Nach Aussagen amerikanischer Queer- Aktivisten hat sich die politische Situation für Lesben und Schwule in den letzten Jahren deutlich verschlechtert. Mittel zur Aids-Prävention seien gestrichen, Antidiskriminierungsgesetze unterlaufen worden – immer mit Hinweis auf die angespannte Haushaltssituation. Zudem seien in den meisten US-Bundesstaaten sexuelle Praktiken wie Analverkehr noch verboten. An dieser Situation habe die „konservative US-Homobewegung nichts ändern wollen“, sagt Lisa Duggan.

EINGABEDATEN:

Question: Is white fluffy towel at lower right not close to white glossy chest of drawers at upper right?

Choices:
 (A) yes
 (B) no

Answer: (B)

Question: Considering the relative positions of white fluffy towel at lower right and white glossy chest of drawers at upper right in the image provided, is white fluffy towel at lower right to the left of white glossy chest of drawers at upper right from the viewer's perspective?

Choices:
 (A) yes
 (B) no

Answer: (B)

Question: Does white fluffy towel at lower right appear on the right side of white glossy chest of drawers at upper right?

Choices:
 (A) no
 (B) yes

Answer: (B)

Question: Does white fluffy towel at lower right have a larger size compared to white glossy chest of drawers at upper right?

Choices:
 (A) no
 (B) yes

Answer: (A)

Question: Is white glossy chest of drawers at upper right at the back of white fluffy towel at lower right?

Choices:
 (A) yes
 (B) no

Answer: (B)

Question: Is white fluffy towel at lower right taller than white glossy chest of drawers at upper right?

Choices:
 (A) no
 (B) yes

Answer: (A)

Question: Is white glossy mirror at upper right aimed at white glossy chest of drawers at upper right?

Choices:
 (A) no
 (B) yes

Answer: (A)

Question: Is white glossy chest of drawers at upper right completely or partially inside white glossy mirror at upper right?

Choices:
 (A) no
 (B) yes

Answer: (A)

AUFGABENBESCHREIBUNG: Führen Sie den Textauszug über die politische Lage von Lesben und Schwulen in den USA im Anschluss an seinen letzten Satz fort. Die Zeilen stehen in keinem Zusammenhang mit dem Textauszug.

ANTWORTFELD:
Abgenommen habe auch der Zusammenhalt der Lesben- und Schwulenbewegung. Was kein Wunder sei, wie es in einem Papier zum „Queer-Kongreß“ in Berlin heißt: „Lesben und Schwule stehen nicht als bedauernswerte, unschuldige Opfer außerhalb der Macht, sondern sind aktiv in diese verwickelt. Sie wiederholen und produzieren ihrerseits Kategorisierungen, mittels derer welche als ,Andere' markiert werden. Damit befinden sie sich nicht nur weiterhin in Reichweite traditionell wohl etablierter Formen der Kriminalisierung, Pathologisierung, Überwachung oder Gewalt. Auch innerhalb lesbischwuler und transgeschlechtlicher Kontexte entstehen so Kriterien der Zugehörigkeit und des Ausschlusses, Normalisierungen und Hierarchien.“

Eine sympathische Sichtweise, so lassen sich zunächst die Überlegungen zur „Queer-Theorie“ bündeln. Wer will schon Ausgrenzung, wer würde sich zu irgendeiner Hierarchie bekennen, wer wollte bestreiten, daß es nach wie vor Diskriminierungen gibt – hierzulande und sowieso in den USA?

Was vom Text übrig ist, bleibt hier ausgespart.